L'importante collection du couple Peter et Irene Ludwig comporte des pièces majeures de l'art français après 1945, mises à la disposition du nouveau Ludwig Museum. Des ouvres de Wol, Picasso, Dubuffet mais aussi des Américains Jasper Johns et William de Kooning, constituent une palette réduite mais de grande qualité, des « Modernes classiques » - qui déterminent aujourd'hui encore l'image actuelle de l'art en France - aux expressions les plus actuelles de la scène internationale. Jasper Johns et William de Kooning ouvrent la voie à une tendance radicale, conduisant à une peinture expressive, fondée sur la gestuelle, et surtout représentée par les artistes américains après la Seconde Guerre Mondiale. Alors que Paris a perdu son rang de métropole artistique et que les artistes américains n'effectuent plus que de brefs séjours dans la capitale française, les artistes français vont s'installer de plus en plus nombreux à New York pour trouver un souffle nouveau. C'est ainsi que le Pop Art va atteindre très rapidement la France, surtout par le biais des « Nouveaux Réalistes », qui le développent sous plusieurs variantes. De nombreuses ouvres d'Arman, César, Tinguely, Spoerri, Martial Raysse sont présentes au Ludwig Museum et constituent un premier point de départ à l'art français d'après-guerre. Les Editions MAT (multiplication d'art transformable), quant à elles, sont représentées par toutes les pièces importantes de la fin des années 50 et des années 60 : on se trouve là face à un croisement d'Art cinétique et d'Art concret, né de l'idée que l'art devait être accessible à tous. Les artistes du Nouveau Réalisme, mais également des protagonistes tels que Niki de Saint Phalle, Christo, Man Ray, Soto, Pol Bury, Dieter Roth et Karl Gerstner trouvèrent des intérêts communs à ce concept, qui dépassait les frontières individuelles et avait la vertu d'être incroyablement innovant.

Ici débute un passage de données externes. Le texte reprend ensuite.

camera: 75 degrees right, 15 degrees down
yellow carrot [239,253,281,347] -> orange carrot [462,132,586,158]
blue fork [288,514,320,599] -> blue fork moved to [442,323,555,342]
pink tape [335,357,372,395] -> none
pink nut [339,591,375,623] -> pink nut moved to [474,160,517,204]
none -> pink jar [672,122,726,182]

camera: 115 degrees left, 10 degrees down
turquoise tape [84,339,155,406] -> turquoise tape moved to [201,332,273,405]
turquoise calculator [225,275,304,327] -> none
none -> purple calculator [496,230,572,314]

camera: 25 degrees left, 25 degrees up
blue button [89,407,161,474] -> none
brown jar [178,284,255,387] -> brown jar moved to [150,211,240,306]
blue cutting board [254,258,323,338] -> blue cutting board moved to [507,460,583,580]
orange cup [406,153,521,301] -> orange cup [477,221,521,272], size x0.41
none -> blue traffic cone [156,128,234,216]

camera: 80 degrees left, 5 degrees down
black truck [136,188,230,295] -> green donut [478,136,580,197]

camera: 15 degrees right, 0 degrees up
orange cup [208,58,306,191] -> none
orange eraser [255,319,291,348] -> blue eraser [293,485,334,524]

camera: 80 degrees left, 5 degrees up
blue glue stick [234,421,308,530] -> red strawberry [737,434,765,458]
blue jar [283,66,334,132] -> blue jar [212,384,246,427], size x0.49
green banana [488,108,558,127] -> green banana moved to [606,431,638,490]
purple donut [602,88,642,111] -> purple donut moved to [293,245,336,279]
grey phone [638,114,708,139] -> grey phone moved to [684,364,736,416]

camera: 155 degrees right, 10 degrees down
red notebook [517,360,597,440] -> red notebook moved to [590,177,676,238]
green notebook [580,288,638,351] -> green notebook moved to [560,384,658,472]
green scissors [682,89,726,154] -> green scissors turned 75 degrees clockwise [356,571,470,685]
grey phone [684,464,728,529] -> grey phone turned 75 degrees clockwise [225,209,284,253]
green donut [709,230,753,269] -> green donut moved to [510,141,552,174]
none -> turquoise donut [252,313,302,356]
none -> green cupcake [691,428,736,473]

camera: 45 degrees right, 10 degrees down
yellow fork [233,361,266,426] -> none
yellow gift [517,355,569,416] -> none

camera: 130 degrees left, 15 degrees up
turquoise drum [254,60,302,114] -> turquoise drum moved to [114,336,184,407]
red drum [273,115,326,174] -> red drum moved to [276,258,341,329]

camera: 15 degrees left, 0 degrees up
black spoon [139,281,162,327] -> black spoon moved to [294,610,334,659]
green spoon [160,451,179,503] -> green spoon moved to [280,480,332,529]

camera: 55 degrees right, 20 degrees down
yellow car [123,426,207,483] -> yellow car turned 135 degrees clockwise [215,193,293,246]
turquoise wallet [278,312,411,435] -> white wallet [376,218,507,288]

Après « Fluxus » (Vautier / Vostell) et « Concept Art » (Bernard Venet), viennent surtout d'importants groupes d'artistes tels que « Support(s) / Surface(s) », dont sont issues des personnalités aujourd'hui célèbres : Daniel Buren, Louis Cane, Marc Devade, Claude Viallat, pour n'en citer que quelques unes. D'importantes pièces, dont le nombre fut augmenté notamment grâce à des donations, ont pu être acquises pour le Ludwig Museum. Environ à la même époque, se développe un mouvement qui s'attache à la « sauvegarde des traces ». Il s'agit ici d'introduire dans l'ouvre - ou de faire ouvre - son histoire personnelle, permettant par la même de poser des problématiques collectives : on citera en premier lieu la démarche de Christian Boltanski. L'«Armoire à tiroirs » de 1972 éclaire, à travers chaque tiroir, l'« essai de reconstitution » opéré par Boltanski - reconstitution de son enfance et de sa jeunesse. Les deux importants travaux du couple d'artistes Anne et Patrick Poirier sont également tournés vers le passé. Leur « Dépôt de mémoire et d'oubli » de 1992 a été spécialement conçu pour l'extérieur du Ludwig Museum, créant un axe optique entre l'historique demeure de l'ordre des chevaliers teutons (Deutschherrenhaus) et le monument impérial du « Deutschen Eck ».

Les années 1980, marquées en Allemagne surtout par les « Néo Fauves », connaissent en France la « Figuration libre », aux couleurs vives, insolente, de culture pop et inspirée de la bande dessinée dans le style de «  daherkam  ». Parmi les artistes de ce mouvement, on compte Hervé di Rosa, Robert Combas et François Boisrond. L'influence de Keith Haring est immense.

Par ailleurs, les créations de personnalités individuelles sont toujours exploitées et mises en valeur à travers les acquisitions du musée.